Impact variation of workpiece stiffness on drilling of CFRP/Ti thin stacks

Abstract

High-quality drilling Carbon Fiber Reinforced Polymer (CFRP)/Titanium alloy (Ti) stacks is a significant challenge in the aerospace industry, especially for thin stacks. This study investigates the drilling behavior of CFRP/Ti thin stacks under various stiffness conditions and reveals the impact of stiffness variation. Various quantified stiffness conditions were set for drilling tests and analysis. The results indicate that when the drill bit fully penetrates CFRP and still cuts Ti, an interlayer gap will be formed between CFRP and Ti layers, and lower stiffness will enlarge the interlayer gap. The maximum thrust force was found to decrease linearly by 3–4 % with every 70 % increase in clamping length, even though the thrust force increased over a longer period in low-stiffness cases. Ti cutting chips were consistently extruded into the interlayer in low stiffness cases, which consequently caused scratching and damaged the interlayer surface. In addition, the extruded chips lead to a reverse deformation of CFRP, which enlarges the gap and further aggregates chip extrusion and interlayer damage. Meanwhile, three additional CFRP removal phenomena caused by deformation and Ti chip scratching were observed, chip scratching was the most serious, and the mechanism of hole-shape formation was revealed.

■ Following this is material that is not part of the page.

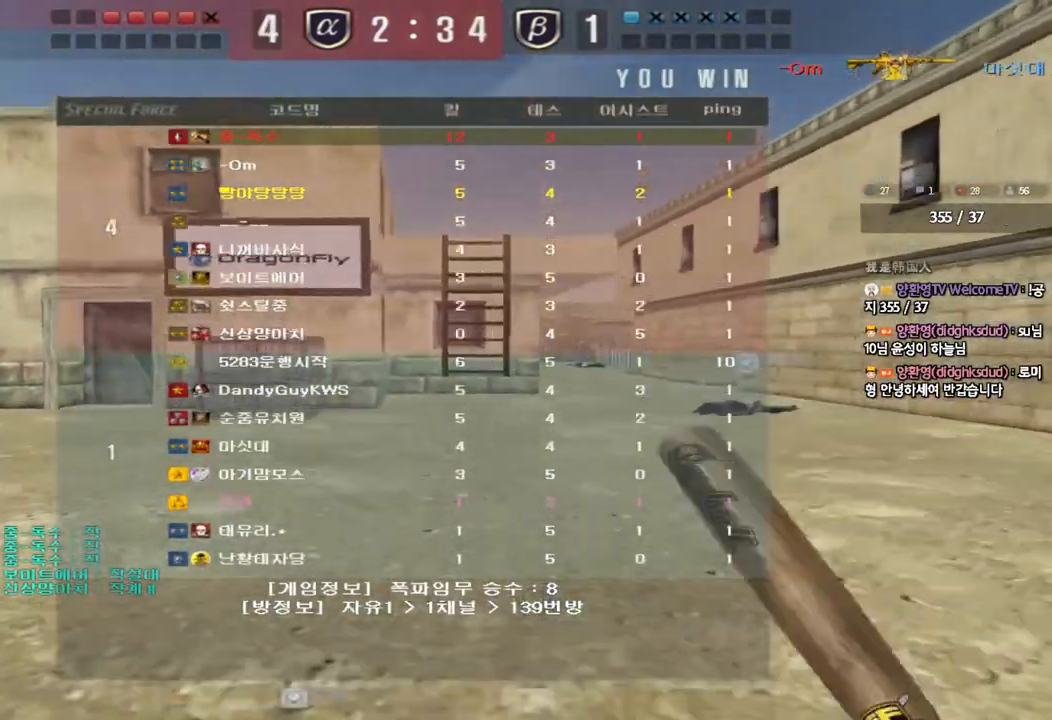
{"keys": [], "events": []}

Compared to the CFRP hole, the shape of the Ti hole was barely affected by its deformation, but its position error was enlarged due to in-suit changing deformation and the position-based cylindricity errors of the stacks were also affected. More importantly, the beginning of Ti chip extrusion was proposed as a critical condition for low-stiffness stack drilling when the gap exceeds the Ti chip curl height, which has been proved by integrated simulation and experiment analyses. This critical condition and its correlated clamping distribution could be adopted as free interlayer damage drilling instruction for low stiffness CFRP/Ti stack.